Lease sale draws bids

Apache Oil dominates biggest sale since 1993

Apache Oil dominated Alaska’s Cook Inlet June 22 area-wide lease sale, netting 95 of 106 leases offered. Apache bid mostly the state’s required minimum bid of $10 per acre but bid higher more than $20 per acre on some tracts.


The bids represent Apache’s first significant acquisition of acreage since the company purchased existing leases two years ago and began a program of seismic surveys.

The state received a total of $11.04 million in apparent high bids at the sale. The highest bid was $605,779 by an individual, John Martineck, for a tract on the Kenai Peninsula near a recent gas discovery made by Buccaneer Energy, an Australian firm. According to the state Department of Natural Resources, the June 22 lease sale was the fourth-largest in history. The top lease sale in Cook Inlet was in 1993 when the state received $65 million in bids.

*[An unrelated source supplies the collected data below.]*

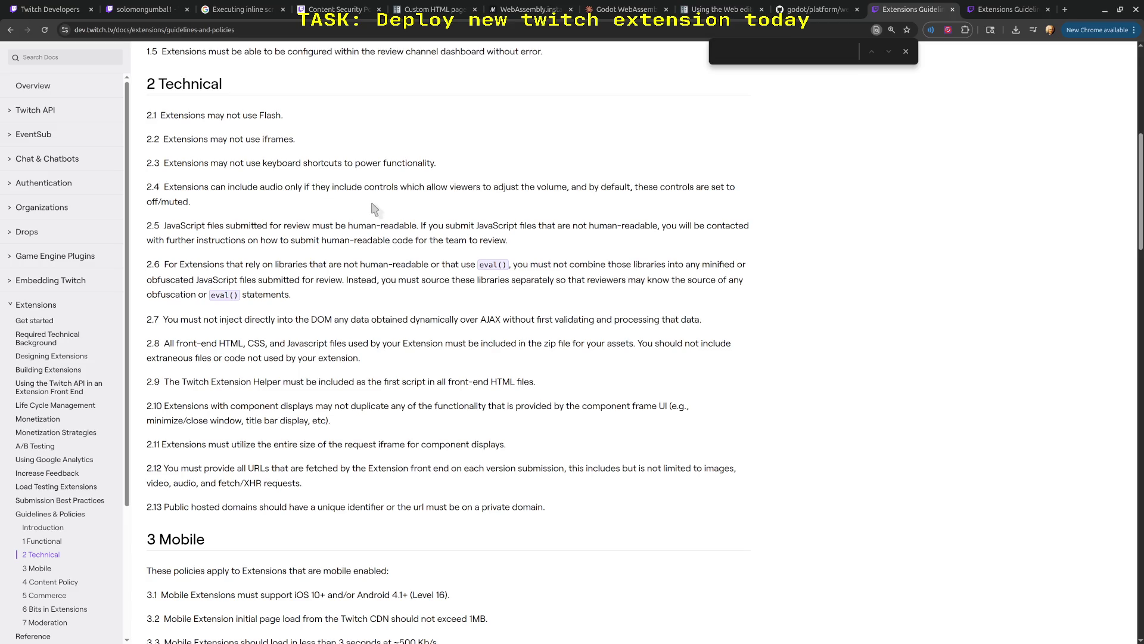
{"action": "left_click", "coordinate": [910, 55]}
- Read rule 2.6 on eval() libraries and rule 2.5's human-readable submission clause, then return to Godot
{"action": "mouse_move", "coordinate": [656, 264]}
{"action": "left_mouse_down"}
{"action": "mouse_move", "coordinate": [149, 264]}
{"action": "mouse_move", "coordinate": [631, 280]}
{"action": "mouse_move", "coordinate": [631, 268]}
{"action": "mouse_move", "coordinate": [357, 257]}
{"action": "left_mouse_up"}
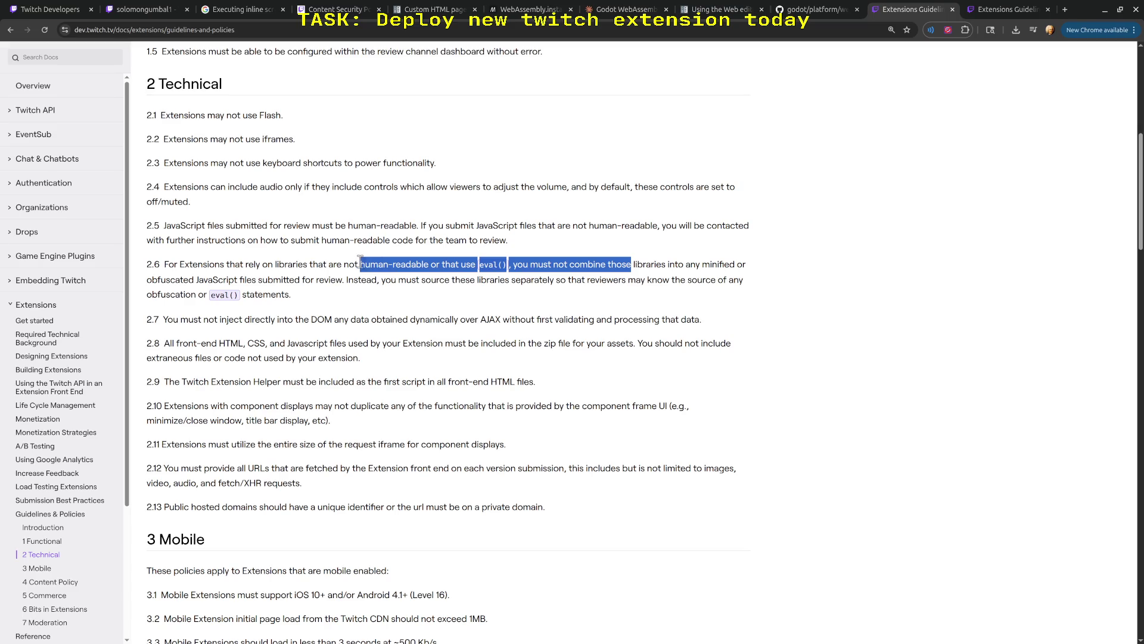
{"action": "left_click", "coordinate": [365, 264]}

“These are exciting results. They far exceeded our expectations,” state Division of Oil and Gas Director Bill Barron said.

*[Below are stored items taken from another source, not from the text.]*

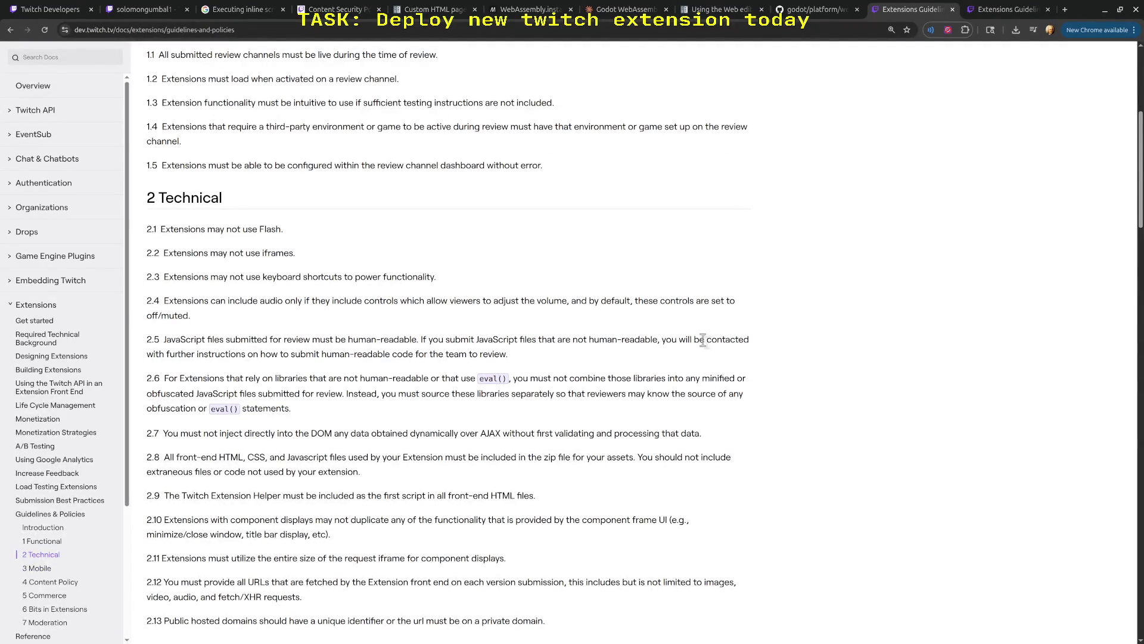
{"action": "mouse_move", "coordinate": [704, 340]}
{"action": "left_mouse_down"}
{"action": "mouse_move", "coordinate": [149, 341]}
{"action": "mouse_move", "coordinate": [423, 332]}
{"action": "left_mouse_up"}
{"action": "left_click", "coordinate": [645, 339]}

Apache’s bids were in several parts of Cook Inlet where there was unleased state acreage. Apache’s bids put together a large group of leases in upper Cook Inlet west of Anchorage and in an area south of the city of Kenai, offshore from Marathon Oil Co.’s Ninilchik onshore gas field.

The company also bid and won a group of leases east of Kenai near where Marathon drilled its Sunrise exploration well two years ago, the results of which have not been released. Apache also acquired leases near the small North Fork gas field east of Homer, on the southern Kenai Peninsula.

Apache was also the sole bidder on a special package of three leases offered as a bundle near a confirmed oil discovery, the Cosmopolitan prospect, being developed by Pioneer Alaska Inc. Pioneer had relinquished three of four leases it held, retaining one core lease. The state offered the three leases in a bundled package June 22, with Apache making the lone bid of $613,690, or $70 per acre.

The state set standard royalty of 12.5 percent on the bundled leases but set a lease term of five years instead of the usual 10 years. It also imposed special work requirements for the lease owner to submit an exploration plan within six months of the leases being awarded. Most of the tracts sold in the sale were 5,760 acres.

The June 22 sale could make Apache the major leaseholder in Cook Inlet but final figures will not be available until later. Barron said sale results and statistics would be posted on the Division of Oil and Gas website later June 22.

A few bids from other companies and individuals were received, including one successful bid for a tract from Marathon Oil Co., one bid from small independents Cook Inlet Energy, Aurora Exploration and NorDaq Exploration, and a handful of bids from individuals.

Apache’s entry into Cook Inlet is significant because the company is well-established and has a long history of investing and rejuventating declining oil provinces. Cook Inlet oil production has declined substantially since oil fields in the region were first developed in the 1960s and 1970s, but many geologists feel the region has not been adequately explored and that substantial oil and gas resources remain to be discovered.